Time To Change
Lena sat on the edge of the couch, the glass pipe resting in her hand like an old friend. The room was dim, the only light coming from the flickering TV. The haze of smoke clouded the air, wrapping her in its embrace. Her heart raced with anticipation, but also with a deep, gnawing sadness she had grown used to. She took the hit, feeling the familiar burn in her chest as the high started to take hold.
But as the smoke left her lungs, something shifted.
Her phone buzzed on the coffee table, the screen lighting up with a message from her brother: “Mom’s asking about you. She’s worried.”
Lena’s fingers trembled as she stared at the words. She hadn’t spoken to her mom in months, not since the last argument, not since the last time her mom begged her to stop, to come home, to fix herself. The guilt had never left, but it had become easier to ignore. Easier to drown it out.
She reached for the pipe again, but this time, her hand faltered. Her reflection in the TV screen caught her eye, blurry and distorted, but clear enough for her to see the hollow look in her own eyes. A moment of clarity. A fleeting one, but enough to crack through the fog that had clouded her thoughts for so long.

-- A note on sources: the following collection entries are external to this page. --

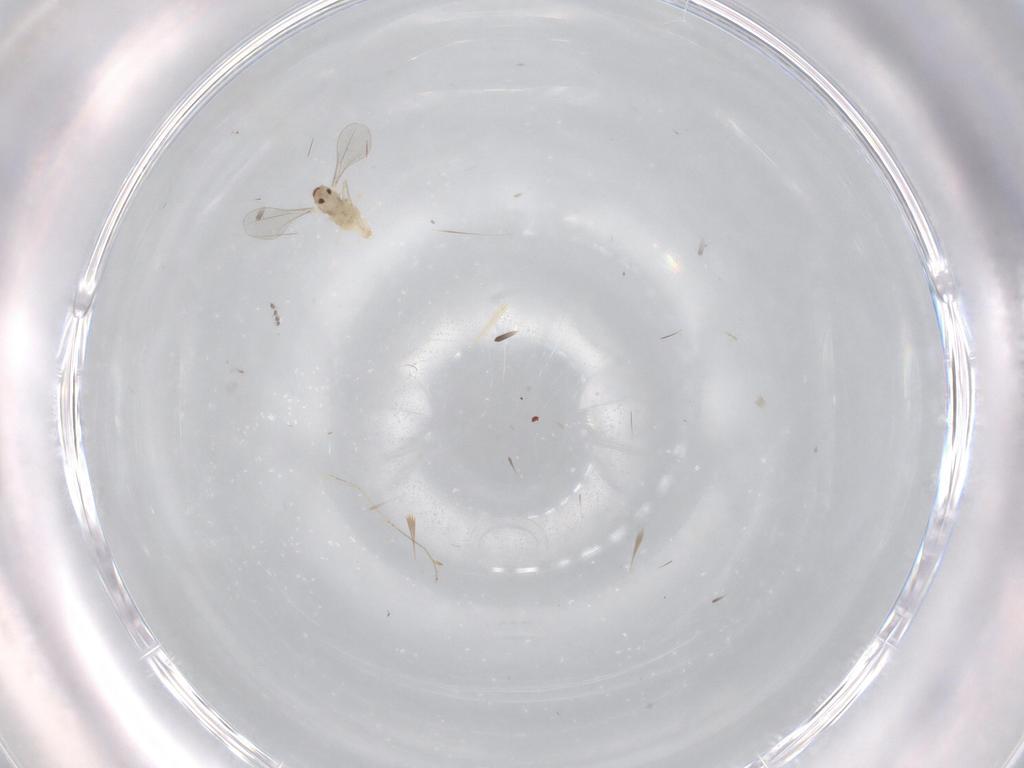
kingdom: Animalia
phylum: Arthropoda
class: Insecta
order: Diptera
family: Cecidomyiidae
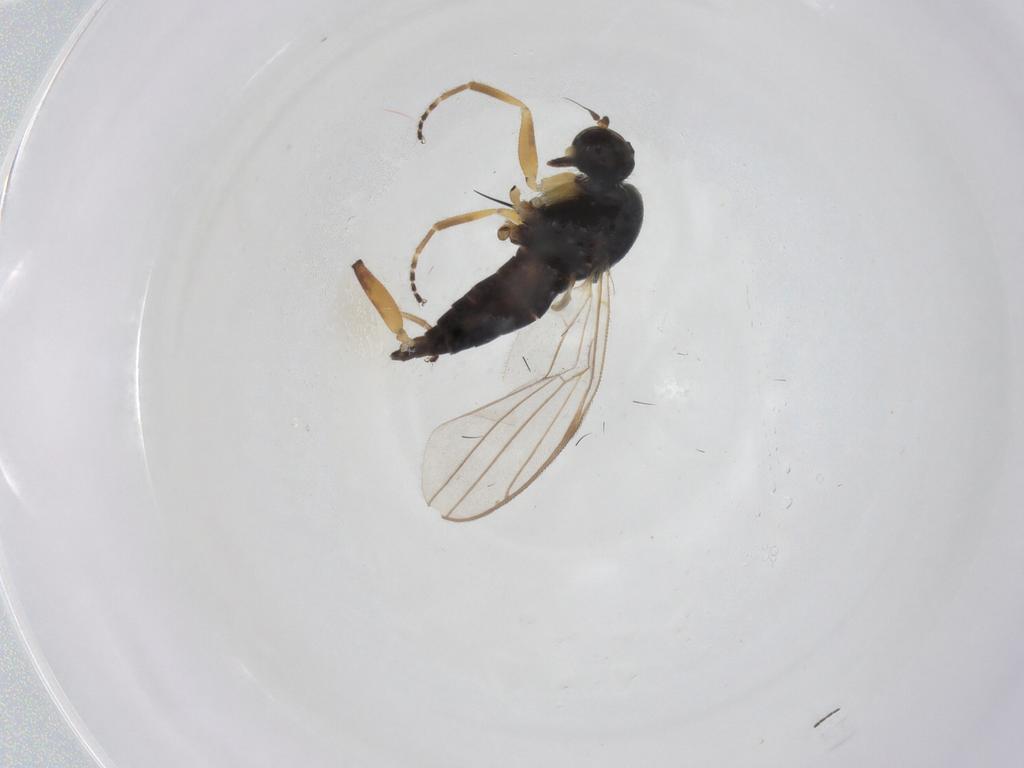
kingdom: Animalia
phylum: Arthropoda
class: Insecta
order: Diptera
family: Hybotidae
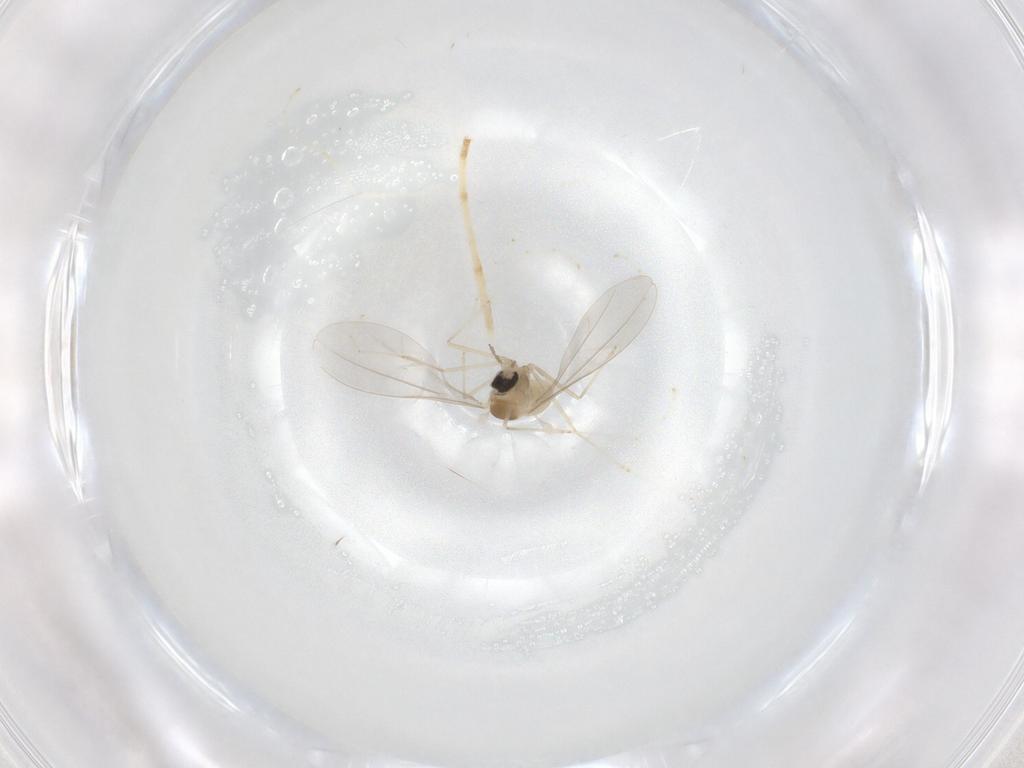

The pipe felt cold and foreign in her hand now. It had been her escape for so long—her only constant, her only source of peace in a world that felt out of control. But now, as she stared at the smoke curling around her fingers, she saw it for what it really was: a trap. A lie she had told herself, over and over, that it made everything okay when it only made things worse.
For the first time in years, Lena stood up, her legs unsteady. The room spun around her, but her focus remained on the phone, still buzzing with that simple message. She picked it up, her thumb hovering over the screen for a long moment before she typed back, her hands shaking.
“I’m sorry, Mom. I’m coming home.”
The words felt heavy, like they didn’t belong to her. But they were real. The weight of them pressed down on her chest, and she knew, with an aching clarity, that she couldn’t keep running. Not anymore.
Lena dropped the pipe on the floor, her breath shaky as she turned toward the door. As she stepped outside, the cold air hit her like a shock, but it was a shock that grounded her. She took a deep breath, feeling the weight of the night settle around her.
It wasn’t much. It wasn’t a cure. But it was a beginning.
And for the first time in a long while, Lena felt like she could finally move forward.